If you’re working on enterprise Java projects and need experienced support, our team at Amrood Labs is ready to assist.
Frequently Asked Questions:
Is @FunctionalInterface necessary in Java?
@FunctionalInterface isn’t required, but it’s strongly recommended because it enforces the single-abstract-method rule at compile time. If another abstract method is added accidentally, compilation fails, protecting lambda compatibility and code intent.
What is -> in Java?
In Java, -> is the lambda operator introduced in Java 8. It separates parameters from the lambda body, enabling concise implementations of functional interfaces.
What are the 5 advantages of Java?
Java is platform-independent via the JVM, has a huge ecosystem of libraries, provides strong tooling and community support, includes automatic memory management, and delivers solid performance through JIT compilation.

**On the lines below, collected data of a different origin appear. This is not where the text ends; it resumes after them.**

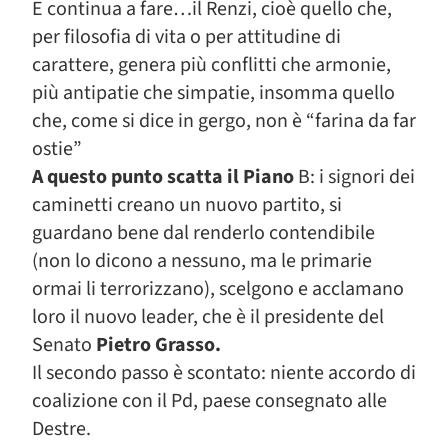
E continua a fare…il Renzi, cioè quello che,
per filosofia di vita o per attitudine di
carattere, genera più conflitti che armonie,
più antipatie che simpatie, insomma quello
che, come si dice in gergo, non è “farina da far
ostie”
A questo punto scatta il Piano
B: i signori dei
caminetti creano un nuovo partito, si
guardano bene dal renderlo contendibile
(non lo dicono a nessuno, ma le primarie
ormai li terrorizzano), scelgono e acclamano
loro il nuovo leader, che è il presidente del
Senato
Pietro Grasso.
Il secondo passo è scontato: niente accordo di
coalizione con il Pd, paese consegnato alle
Destre.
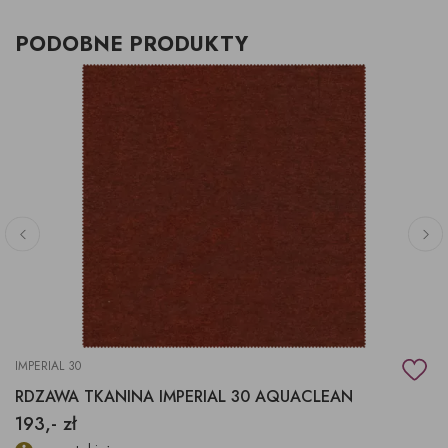
PODOBNE PRODUKTY
IMPERIAL 30
RDZAWA TKANINA IMPERIAL 30 AQUACLEAN
193,- zł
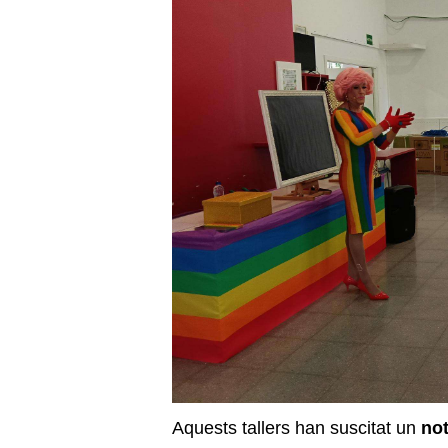
Aquests tallers han suscitat un
not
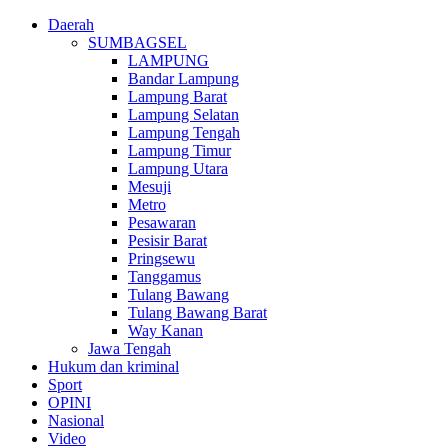
Daerah
SUMBAGSEL
LAMPUNG
Bandar Lampung
Lampung Barat
Lampung Selatan
Lampung Tengah
Lampung Timur
Lampung Utara
Mesuji
Metro
Pesawaran
Pesisir Barat
Pringsewu
Tanggamus
Tulang Bawang
Tulang Bawang Barat
Way Kanan
Jawa Tengah
Hukum dan kriminal
Sport
OPINI
Nasional
Video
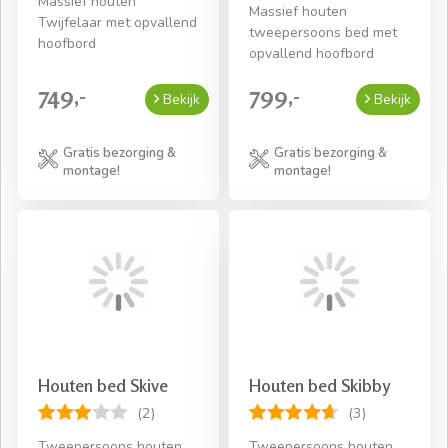
Massief houten
Massief houten
Twijfelaar met opvallend
tweepersoons bed met
hoofbord
opvallend hoofbord
749,-
799,-
Bekijk
Bekijk
Gratis bezorging &
Gratis bezorging &
montage!
montage!
Houten bed Skive
Houten bed Skibby
(2)
(3)
Tweepersoons houten
Tweepersoons houten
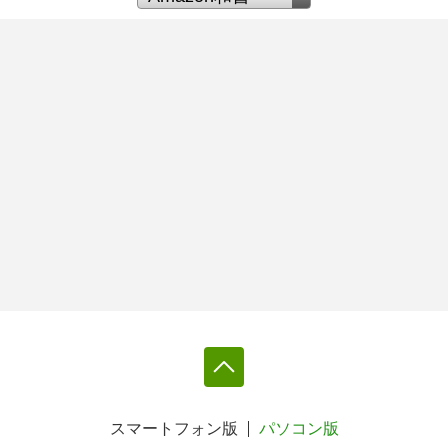
スマートフォン版
パソコン版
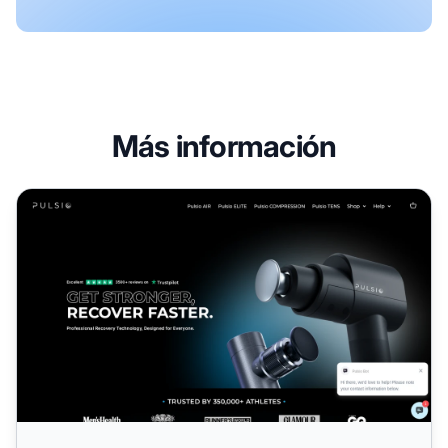
Más información
Programa de Afiliados Pulsio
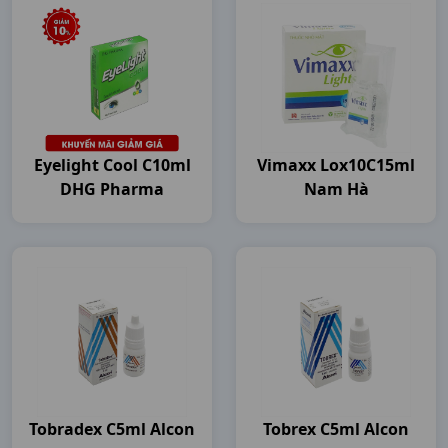
Eyelight Cool C10ml
Vimaxx Lox10C15ml
DHG Pharma
Nam Hà
Tobradex C5ml Alcon
Tobrex C5ml Alcon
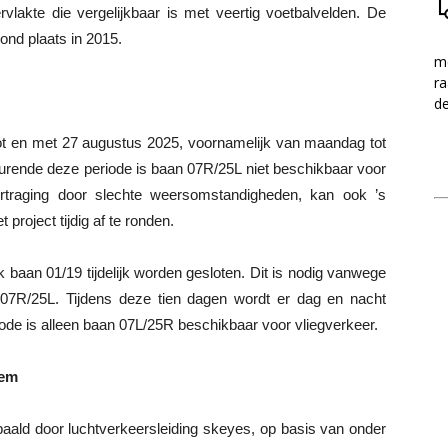
vlakte die vergelijkbaar is met veertig voetbalvelden. De
ond plaats in 2015.
me
ra
d
ot en met 27 augustus 2025, voornamelijk van maandag tot
urende deze periode is baan 07R/25L niet beschikbaar voor
 vertraging door slechte weersomstandigheden, kan ook ’s
roject tijdig af te ronden.
 baan 01/19 tijdelijk worden gesloten. Dit is nodig vanwege
7R/25L. Tijdens deze tien dagen wordt er dag en nacht
ode is alleen baan 07L/25R beschikbaar voor vliegverkeer.
eem
aald door luchtverkeersleiding skeyes, op basis van onder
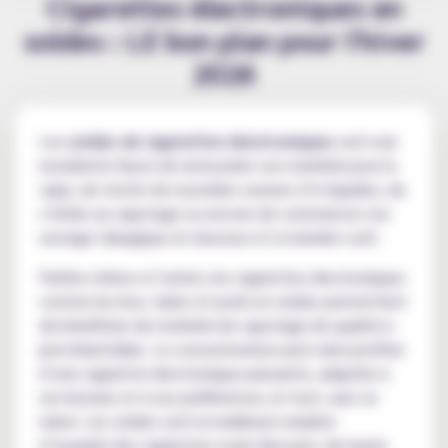
Cigarettes électroniques en
soldes : LE bon plan pour l'hiver
2026
Les
soldes de cigarettes électroniques
sont une
excellente façon de renouveler son matériel pour la
vape, de tester de nouvelles saveurs d’e-liquides, de
s’initier au vapotage ou encore de commencer son
sevrage tabagique en douceur et à moindre coût.
Parfois chères à l’achat, les cigarettes électroniques
comme les box, tubes et pods en soldes permettent
de bénéficier de matériel de vapotage de qualité à
prix imbattable. Le consommateur peut ainsi profiter
d’une cigarette électronique puissante, adaptée à
ses besoins et à ses préférences, le tout, sans se
ruiner. Les soldes sont la meilleure manière
d’acquérir des cigarettes à prix discount, de haute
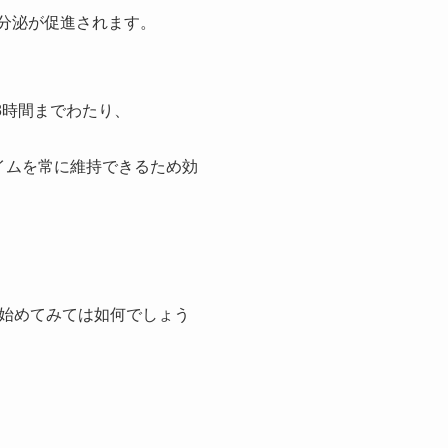
分泌が促進されます。
8時間までわたり、
イムを常に維持できるため効
始めてみては如何でしょう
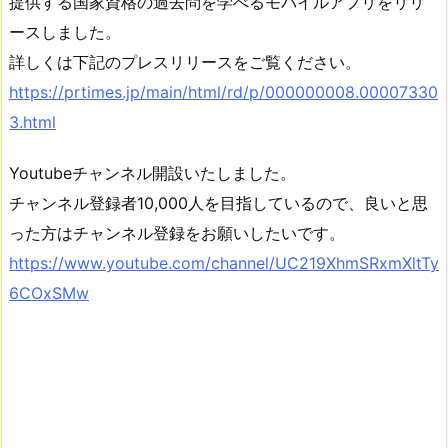
提供する国家資格の過去問を学べるモバイルアプリをリリ
ースしました。
詳しくは下記のプレスリリースをご覧ください。
https://prtimes.jp/main/html/rd/p/000000008.00007330
3.html
Youtubeチャンネル開設いたしました。
チャンネル登録者10,000人を目指しているので、良いと思
った方はチャンネル登録をお願いしたいです。
https://www.youtube.com/channel/UC219XhmSRxmXltTy
6COxSMw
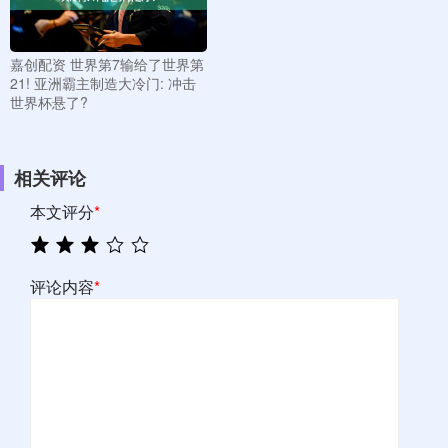
嘉创配资 世界第7输给了世界第
21! 亚洲霸主制造大冷门: 冲击
世界杯悬了?
相关评论
本文评分
*
评论内容
*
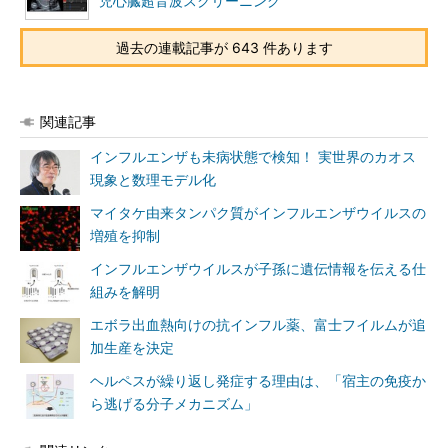
児心臓超音波スクリーニング
過去の連載記事が 643 件あります
関連記事
インフルエンザも未病状態で検知！ 実世界のカオス
現象と数理モデル化
マイタケ由来タンパク質がインフルエンザウイルスの
増殖を抑制
インフルエンザウイルスが子孫に遺伝情報を伝える仕
組みを解明
エボラ出血熱向けの抗インフル薬、富士フイルムが追
加生産を決定
ヘルペスが繰り返し発症する理由は、「宿主の免疫か
ら逃げる分子メカニズム」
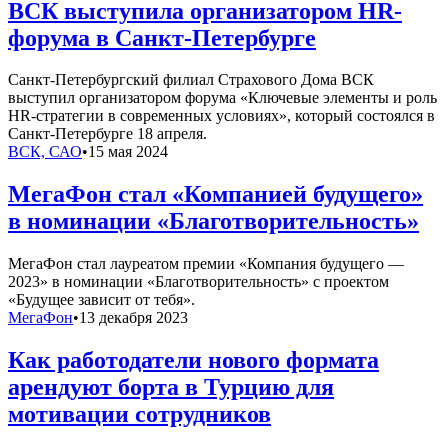
ВСК выступила организатором HR-
форума в Санкт-Петербурге
Санкт-Петербургский филиал Страхового Дома ВСК
выступил организатором форума «Ключевые элементы и роль
HR-стратегии в современных условиях», который состоялся в
Санкт-Петербурге 18 апреля.
ВСК, САО
•
15 мая 2024
МегаФон стал «Компанией будущего»
в номинации «Благотворительность»
МегаФон стал лауреатом премии «Компания будущего —
2023» в номинации «Благотворительность» с проектом
«Будущее зависит от тебя».
МегаФон
•
13 декабря 2023
Как работодатели нового формата
арендуют борта в Турцию для
мотивации сотрудников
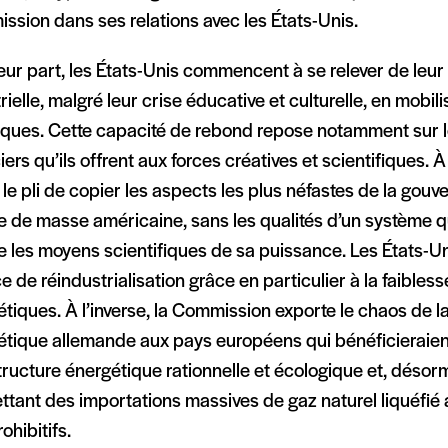
sion dans ses relations avec les États-Unis.
eur part, les États-Unis commencent à se relever de leu
rielle, malgré leur crise éducative et culturelle, en mobili
riques. Cette capacité de rebond repose notamment sur 
iers qu’ils offrent aux forces créatives et scientifiques. À 
le pli de copier les aspects les plus néfastes de la gouv
e de masse américaine, sans les qualités d’un système 
e les moyens scientifiques de sa puissance. Les États-U
 de réindustrialisation grâce en particulier à la faibless
tiques. À l’inverse, la Commission exporte le chaos de la
étique allemande aux pays européens qui bénéficieraien
tructure énergétique rationnelle et écologique et, désor
ttant des importations massives de gaz naturel liquéfié
rohibitifs.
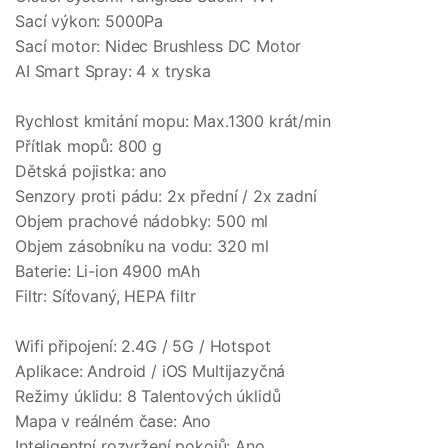
Sací výkon: 5000Pa
Sací motor: Nidec Brushless DC Motor
AI Smart Spray: 4 x tryska
Rychlost kmitání mopu: Max.1300 krát/min
Přítlak mopů: 800 g
Dětská pojistka: ano
Senzory proti pádu: 2x přední / 2x zadní
Objem prachové nádobky: 500 ml
Objem zásobníku na vodu: 320 ml
Baterie: Li-ion 4900 mAh
Filtr: Síťovaný, HEPA filtr
Wifi připojení: 2.4G / 5G / Hotspot
Aplikace: Android / iOS Multijazyčná
Režimy úklidu: 8 Talentových úklidů
Mapa v reálném čase: Ano
Inteligentní rozvržení pokojů: Ano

Should I use CompletableFuture?
Use CompletableFuture when you need asynchronous, non-blocking workflows, such as chaining tasks, combining multiple async calls, or handling results without callbacks.
What are the 4 functional interfaces in Java 8?
The four core Java 8 functional interfaces are Predicate<T> for boolean tests, Function<T,R> for transformations, Consumer<T> for actions with side effects, and Supplier<T> for providing values. They power Streams and lambdas.
What is the Supplier functional interface in Java 8?
Supplier<T> represents a function that takes no arguments and returns a value using get(). It’s useful for lazy evaluation and generating values on demand, such as timestamps, random numbers, or deferred object creation.
What is the functional interface of a Consumer in Java?
Consumer<T> is a functional interface for operations that accept one input and return no result, using accept(T). It’s commonly used with forEach() in collections and streams to print, log, persist, or mutate data.
What is the purpose of Predicate in Java 8?
Predicate<T> is a functional interface used to evaluate conditions and return true or false via test(T). It’s widely used for filtering in Streams, validating inputs, and composing logic using and(), or(), and negate().
What’s the difference between Predicate and Function?
Predicate<T> returns a boolean and is used for checks like filtering or validation. Function<T,R> returns a value and is used for mapping or transformation. In Streams, filter() expects predicates, while map() expects functions.
What’s the difference between Supplier and Consumer?
A Supplier<T> produces values without input, using get(), making it ideal for lazy creation and generators. A Consumer<T> takes input and returns nothing, using accept(T), typically for side effects like printing or storing.
Can a functional interface have multiple methods?
A functional interface can only have one abstract method, but it may still include default and static methods. Methods inherited from Object don’t count as abstract. This keeps lambda compatibility while allowing reusable helper behavior.